The decoded numbers.

quantize_and_write_to_tensor

static quantize_and_write_to_tensor[rank: Int](input_tensor: NDBuffer[float_dtype, rank, origin], output_tensor: NDBuffer[uint8, rank, origin], input_shape: Index[rank])

Encodes the floating point numbers in input_tensor along the inner-most dimension and writes the result to output_tensor.

Parameters:

  • rank (Int): The rank of the input and output tensors.

Args:

  • input_tensor (NDBuffer[float_dtype, rank, origin]): The input tensor we are encoding.
  • output_tensor (NDBuffer[uint8, rank, origin]): The output tensor containing the encoded input. The shape of the output should be the same as the input except along the inner dimension where if the original inner dimension was d, the corresponding output dimension should be: ceil(d / group_size) * sizeof(self).
  • input_shape (Index[rank]): The shape of the input tensor.

dequantize_and_write_to_tensor

static dequantize_and_write_to_tensor[rank: Int, //](input_tensor: NDBuffer[uint8, rank, origin], output_tensor: NDBuffer[float_dtype, rank, origin], output_shape: Index[rank])

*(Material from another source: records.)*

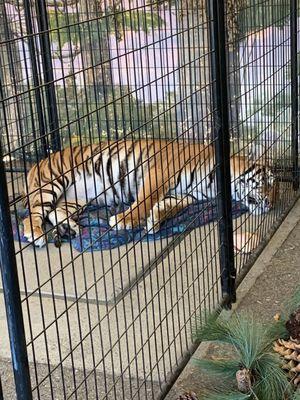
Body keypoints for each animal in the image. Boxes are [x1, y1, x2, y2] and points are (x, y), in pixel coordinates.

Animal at [22, 141, 278, 247]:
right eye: (266, 181)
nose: (271, 204)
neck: (215, 184)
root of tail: (36, 163)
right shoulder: (159, 174)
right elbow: (145, 200)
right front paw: (125, 220)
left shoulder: (187, 195)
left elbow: (171, 206)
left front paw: (155, 220)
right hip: (52, 183)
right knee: (31, 214)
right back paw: (35, 234)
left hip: (77, 199)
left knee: (54, 212)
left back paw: (70, 228)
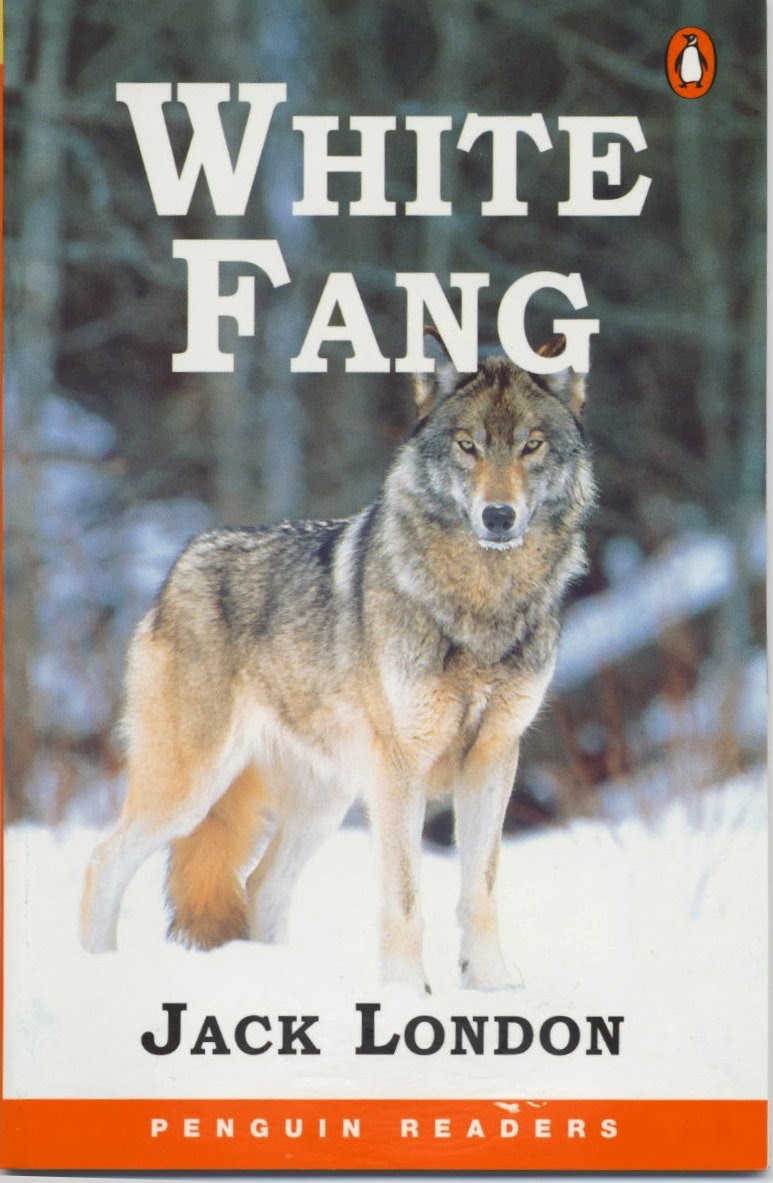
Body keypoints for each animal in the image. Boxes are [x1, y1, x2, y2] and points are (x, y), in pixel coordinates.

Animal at [81, 333, 594, 992]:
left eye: (531, 445)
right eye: (467, 445)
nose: (498, 516)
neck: (481, 603)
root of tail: (179, 566)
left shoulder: (494, 758)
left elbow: (479, 891)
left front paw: (492, 987)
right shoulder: (401, 770)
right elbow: (405, 899)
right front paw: (406, 993)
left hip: (325, 803)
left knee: (259, 885)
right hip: (190, 789)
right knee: (102, 863)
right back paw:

Encodes the floating point numbers in input_tensor along the inner-most dimension and writes the result to output_tensor.

Parameters:

  • rank (Int): The rank of the input and output tensors.

Args:

  • input_tensor (NDBuffer[uint8, rank, origin]): The input tensor we are decoding.
  • output_tensor (NDBuffer[float_dtype, rank, origin]): The output tensor containing the decoded input.
  • output_shape (Index[rank]): The shape of the output tensor.